Standardized Languages NANDA-I, NIC, and Nurse
Effective communication in the health care setting is vital in providing consistent quality care for patients. Nurses work in a variety of settings, and patients may be cared for in a variety of settings, sometimes with transfer from one facility to another. The use of a standardized language (terms that have the same definition and meaning regardless of who uses them) fosters communication regarding aspects of patient care.
NANDA-I, Nursing Interventions Classification (NIC), and Nursing Outcomes Classification (NOC) provide standardized nursing diagnoses, nursing intervention, and nursing-sensitive patient outcomes. These classification systems further provide research-based information regarding nursing treatments and judgments. NANDA-I, NIC, and terminology are used internationally in all patient settings, including acute care hospitals, long-term care facilities, outpatient and ambulatory settings, and home care. The benefits of these systems are support for the framework for clinical decisions, evidence-based plans of care, and support of effective staffing, student learning, and staff education. The groups behind NANDA-I, NOC, and NIC (NNN) are working together to demonstrate links between these three standardized languages and thus to improve communication both in the United States and internationally. An example of an NNN linkage is listed as follows (Johnson et al., 2012):
Nursing Interventions Classification (NIC)
This standardized language, developed at the University of Iowa, encourages enhanced communication between nurses about nursing interventions. The current NIC edition lists more than 500 interventions and 13,000 activities. Each NIC intervention has a label, a definition for that label, a list of activities that can be used for that intervention, and background information. The label and definition should not be altered when they are used, but the activities can be individualized to the patient’s needs. The title given to nursing interventions is concise. Examples of nursing interventions are airway management; analgesic administration; teaching: prescribed diet; and therapeutic play. Some NIC interventions are called indirect interventions because they occur away from the bedside but on behalf of the patient. Examples of indirect care interventions are emergency cart checking, shift report, staff development, and supply management (Bulechek et al., 2013).
The list of activities is very helpful to guide beginning nurses. The following example shows a NIC intervention and lists 3 of the 36 possible activities for the intervention (Bulechek et al., 2013). Note the definition given and the indicated number that can be retrieved with computer systems. These numbers “run in the background” and are not for memorization.
NIC intervention: 6540
Infection control: Minimizing the acquisition and transmission of infectious agents
Activities:
•Isolate persons exposed to communicable disease.
•Wash hands before and after each patient-care activity.
•Ensure appropriate wound care technique.

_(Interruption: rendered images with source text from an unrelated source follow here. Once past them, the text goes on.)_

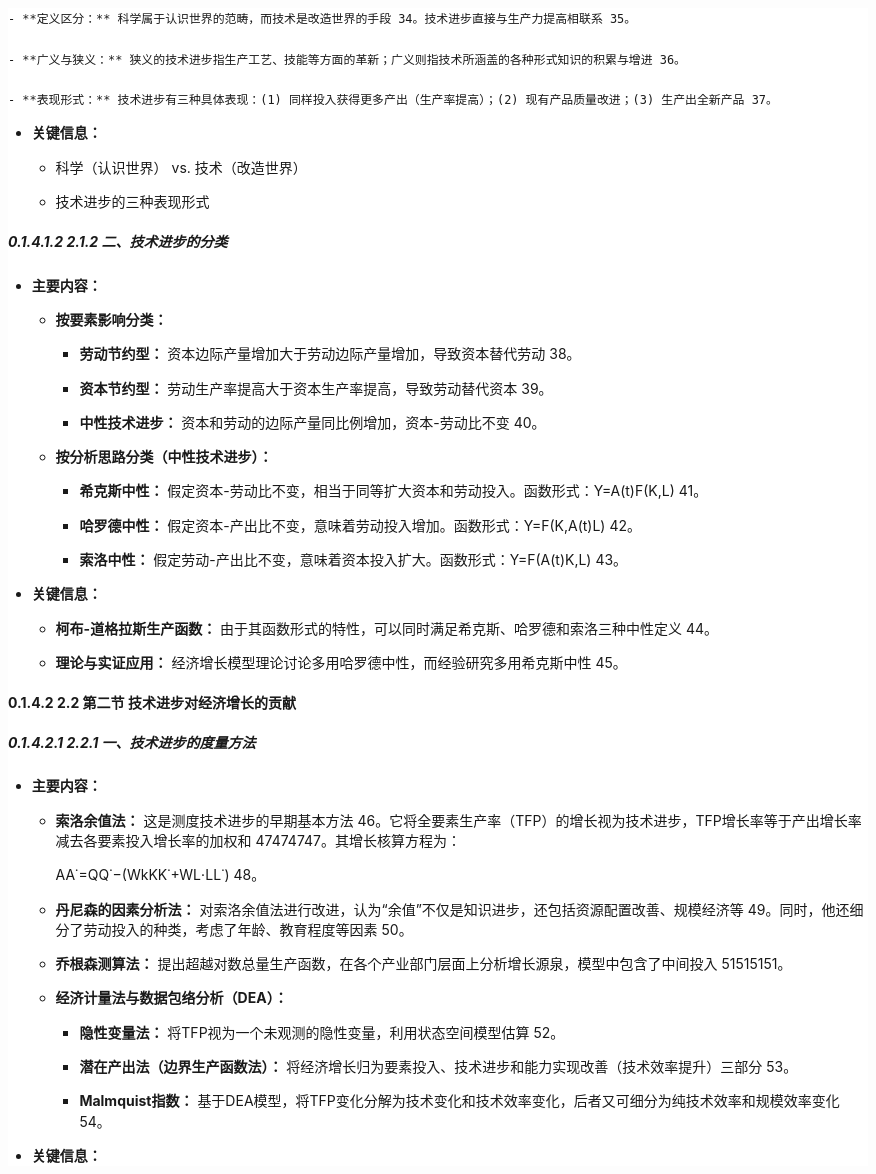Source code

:     - **定义区分：** 科学属于认识世界的范畴，而技术是改造世界的手段 34。技术进步直接与生产力提高相联系 35。
        
    - **广义与狭义：** 狭义的技术进步指生产工艺、技能等方面的革新；广义则指技术所涵盖的各种形式知识的积累与增进 36。
        
    - **表现形式：** 技术进步有三种具体表现：(1) 同样投入获得更多产出（生产率提高）；(2) 现有产品质量改进；(3) 生产出全新产品 37。
        
- **关键信息：**
    
    - 科学（认识世界） vs. 技术（改造世界）
        
    - 技术进步的三种表现形式
        

##### 0.1.4.1.2 **2.1.2 二、技术进步的分类**

- **主要内容：**
    
    - **按要素影响分类：**
        
        - **劳动节约型：** 资本边际产量增加大于劳动边际产量增加，导致资本替代劳动 38。
            
        - **资本节约型：** 劳动生产率提高大于资本生产率提高，导致劳动替代资本 39。
            
        - **中性技术进步：** 资本和劳动的边际产量同比例增加，资本-劳动比不变 40。
            
    - **按分析思路分类（中性技术进步）：**
        
        - **希克斯中性：** 假定资本-劳动比不变，相当于同等扩大资本和劳动投入。函数形式：Y=A(t)F(K,L) 41。
            
        - **哈罗德中性：** 假定资本-产出比不变，意味着劳动投入增加。函数形式：Y=F(K,A(t)L) 42。
            
        - **索洛中性：** 假定劳动-产出比不变，意味着资本投入扩大。函数形式：Y=F(A(t)K,L) 43。
            
- **关键信息：**
    
    - **柯布-道格拉斯生产函数：** 由于其函数形式的特性，可以同时满足希克斯、哈罗德和索洛三种中性定义 44。
        
    - **理论与实证应用：** 经济增长模型理论讨论多用哈罗德中性，而经验研究多用希克斯中性 45。
        

#### 0.1.4.2 **2.2 第二节 技术进步对经济增长的贡献**

##### 0.1.4.2.1 **2.2.1 一、技术进步的度量方法**

- **主要内容：**
    
    - **索洛余值法：** 这是测度技术进步的早期基本方法 46。它将全要素生产率（TFP）的增长视为技术进步，TFP增长率等于产出增长率减去各要素投入增长率的加权和 47474747。其增长核算方程为：
        
        AA˙​=QQ˙​​−(Wk​KK˙​+WL​⋅LL˙​) 48。
        
    - **丹尼森的因素分析法：** 对索洛余值法进行改进，认为“余值”不仅是知识进步，还包括资源配置改善、规模经济等 49。同时，他还细分了劳动投入的种类，考虑了年龄、教育程度等因素 50。
        
    - **乔根森测算法：** 提出超越对数总量生产函数，在各个产业部门层面上分析增长源泉，模型中包含了中间投入 51515151。
        
    - **经济计量法与数据包络分析（DEA）：**
        
        - **隐性变量法：** 将TFP视为一个未观测的隐性变量，利用状态空间模型估算 52。
            
        - **潜在产出法（边界生产函数法）：** 将经济增长归为要素投入、技术进步和能力实现改善（技术效率提升）三部分 53。
            
        - **Malmquist指数：** 基于DEA模型，将TFP变化分解为技术变化和技术效率变化，后者又可细分为纯技术效率和规模效率变化 54。
            
- **关键信息：**
    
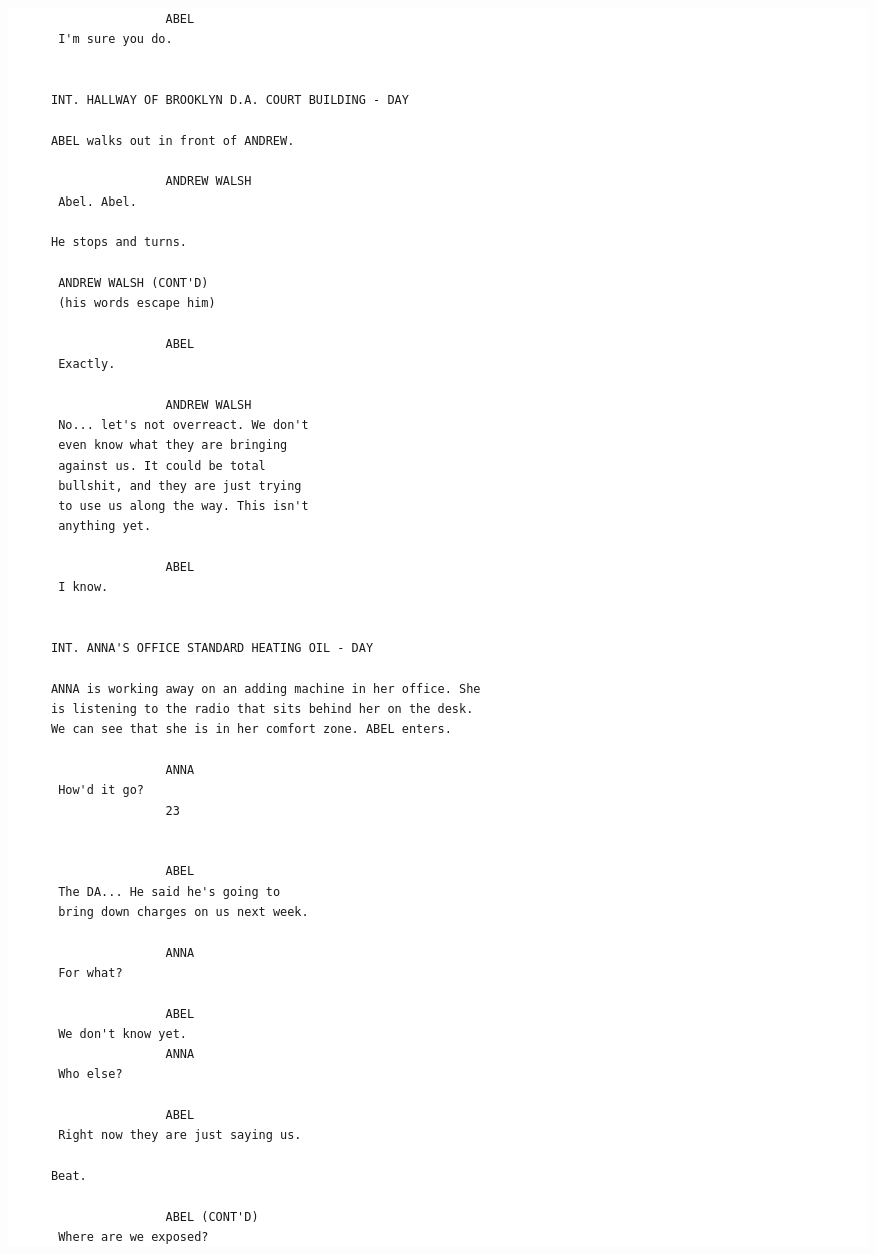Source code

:                           ABEL
           I'm sure you do.
                         
                         
          INT. HALLWAY OF BROOKLYN D.A. COURT BUILDING - DAY
                         
          ABEL walks out in front of ANDREW.
                         
                          ANDREW WALSH
           Abel. Abel.
                         
          He stops and turns.
                         
           ANDREW WALSH (CONT'D)
           (his words escape him)
                         
                          ABEL
           Exactly.
                         
                          ANDREW WALSH
           No... let's not overreact. We don't
           even know what they are bringing
           against us. It could be total
           bullshit, and they are just trying
           to use us along the way. This isn't
           anything yet.
                         
                          ABEL
           I know.
                         
                         
          INT. ANNA'S OFFICE STANDARD HEATING OIL - DAY
                         
          ANNA is working away on an adding machine in her office. She
          is listening to the radio that sits behind her on the desk.
          We can see that she is in her comfort zone. ABEL enters.
                         
                          ANNA
           How'd it go?
                          23
                         
                         
                          ABEL
           The DA... He said he's going to
           bring down charges on us next week.
                         
                          ANNA
           For what?
                         
                          ABEL
           We don't know yet.
                          ANNA
           Who else?
                         
                          ABEL
           Right now they are just saying us.
                         
          Beat.
                         
                          ABEL (CONT'D)
           Where are we exposed?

Nursing Outcomes Classification (NOC)
NOC, which measures the effects of nursing care, is the effort of a group of researchers working at the University of Iowa. These researchers have developed a standardized system with an organized structure to name and measure nursing-sensitive patient outcomes. Identification of outcomes that are responsive to nursing care is important work for nursing, especially in connection with efforts to contain costs and establish best practices (Moorhead et al., 2013). There are currently 385 outcomes with accompanying definitions, measurement standards, indicators, and references (Moorhead et al., 2013).
The NOC outcomes use brief phrases to describe the result of nursing care. Indicators are given as subheadings for each outcome. These indicators use a measurement scale to evaluate the degree of outcome attainment. An example of an NOC outcome with 1 of the possible 19 indicators follows. The outcome statement and indicator can be described with selected key words from a patient outcome statement (“The patient will demonstrate beginning grief resolution as evidenced by the ability to verbalize reality of loss after nursing interventions”). Also note the coded nature of the outcome and indicators that are used to enhance entry and retrieval of information from a computer database.
•Grief resolution (outcome 1304). Verbalizes reality of loss (indicator 130403). The scale used for this indicator measures from “never demonstrated” to “consistently demonstrated” (1 to 5 scale) (Moorhead et al., 2013).
The nurse should realize that these measurement scales can be used to establish a baseline assessment and then the scale can be applied again during the evaluation phase. Some facilities use these indicators to plan for patient discharge. For example, if the patient does not achieve a 4 or 5 on a scale, then a referral is sometimes necessary.